### Work to complete
[a] Please extract from the review the passage running from "By Richard von" down to "on the clock.", word for word.
[b] Answer these questions using the review:
(i) Which film does the review compare Harry Potter and the Chamber of Secrets to in its opening sentence?
(ii) In which place was the writer Steve Kloves raised?
(iii) Who directed this sequel?

There are no real secrets in 'Harry Potter and the Chamber of Secrets'

By Richard von Busack

LIKE Spy Kids 2, Harry Potter and the Chamber of Secrets isn't really meant to be consumed on a large screen. Though every two out of three kids in America will turn up for the opening, the real watching and rewatching will begin in earnest when the film is released on video and DVD a year from now. Thus, Harry Potter and the Chamber of Secrets is relentlessly packed with roller-coaster sequences, animated spiders and snakes. Part of the appeal of English boarding school movies is the idea of luxury and exclusivity--of lounging around the solitude of ancient stones. But this sequel to last year's hit, made by raised-in-Sunnyvale writer Steve Kloves and director Chris Columbus, is desperate to top the last one. And so the film hustles you through Hogwarts like a tour guide with an eye on the clock.

[Stored entries of data]
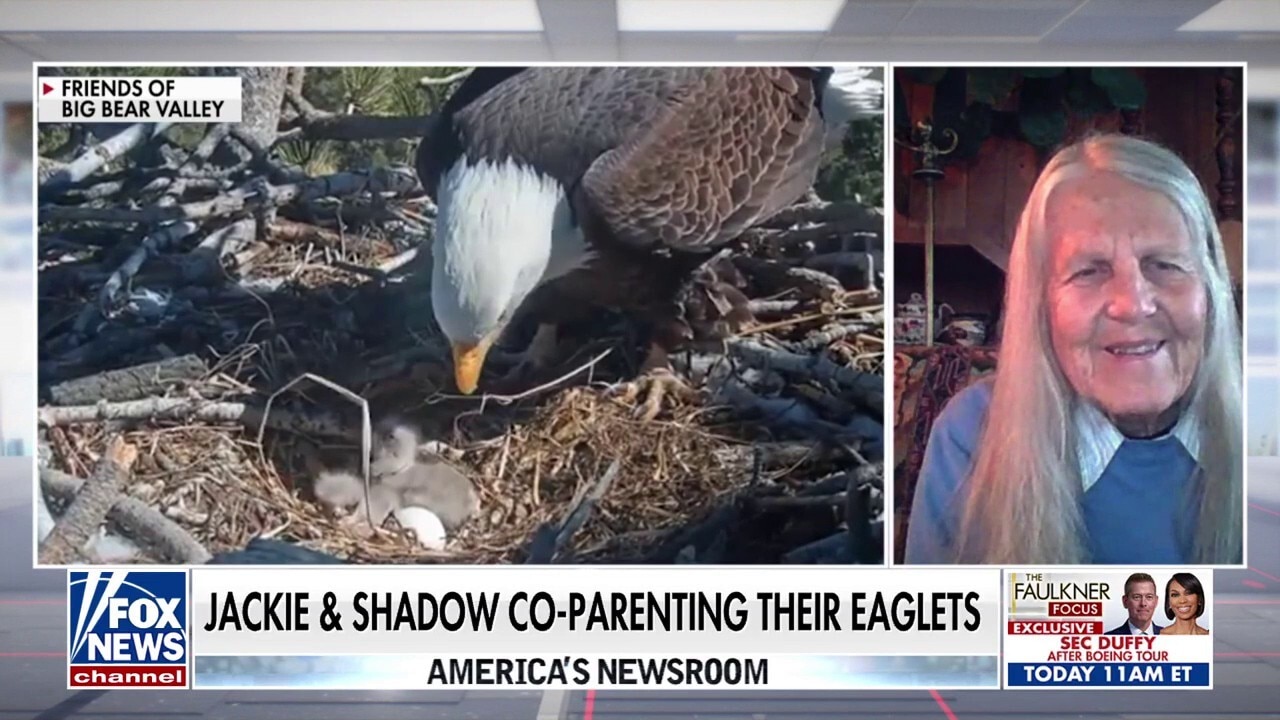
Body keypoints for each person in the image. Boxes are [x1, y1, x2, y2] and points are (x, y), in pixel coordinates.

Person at [904, 132, 1242, 565]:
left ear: (1211, 287)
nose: (1133, 303)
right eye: (1088, 271)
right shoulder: (972, 435)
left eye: (1165, 264)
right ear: (1041, 303)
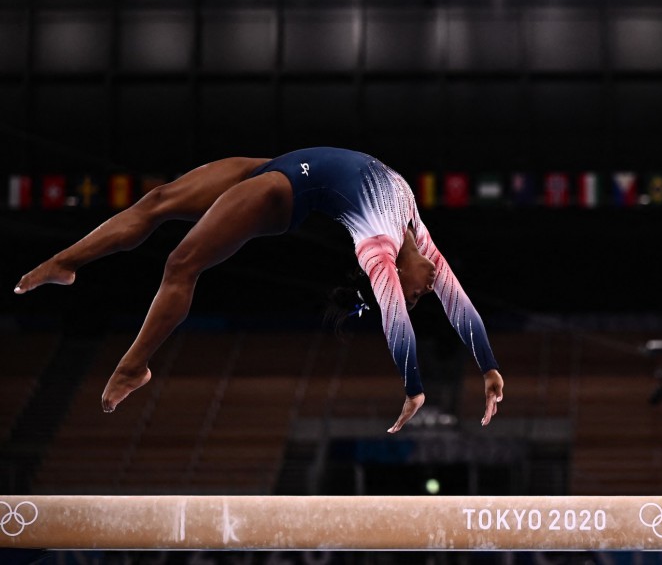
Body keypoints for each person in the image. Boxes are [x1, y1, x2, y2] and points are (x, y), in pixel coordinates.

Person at [14, 147, 504, 433]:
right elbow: (462, 309)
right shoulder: (422, 241)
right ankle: (66, 262)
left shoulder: (376, 249)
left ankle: (134, 365)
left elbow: (394, 318)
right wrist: (489, 368)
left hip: (281, 193)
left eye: (414, 296)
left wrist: (414, 389)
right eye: (418, 295)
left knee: (181, 263)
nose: (423, 292)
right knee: (157, 201)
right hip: (278, 163)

### Solved problems
[a]
By Richard von Busack

LIKE Spy Kids 2, Harry Potter and the Chamber of Secrets isn't really meant to be consumed on a large screen. Though every two out of three kids in America will turn up for the opening, the real watching and rewatching will begin in earnest when the film is released on video and DVD a year from now. Thus, Harry Potter and the Chamber of Secrets is relentlessly packed with roller-coaster sequences, animated spiders and snakes. Part of the appeal of English boarding school movies is the idea of luxury and exclusivity--of lounging around the solitude of ancient stones. But this sequel to last year's hit, made by raised-in-Sunnyvale writer Steve Kloves and director Chris Columbus, is desperate to top the last one. And so the film hustles you through Hogwarts like a tour guide with an eye on the clock.

[b]
(i) Spy Kids 2
(ii) Sunnyvale
(iii) Chris Columbus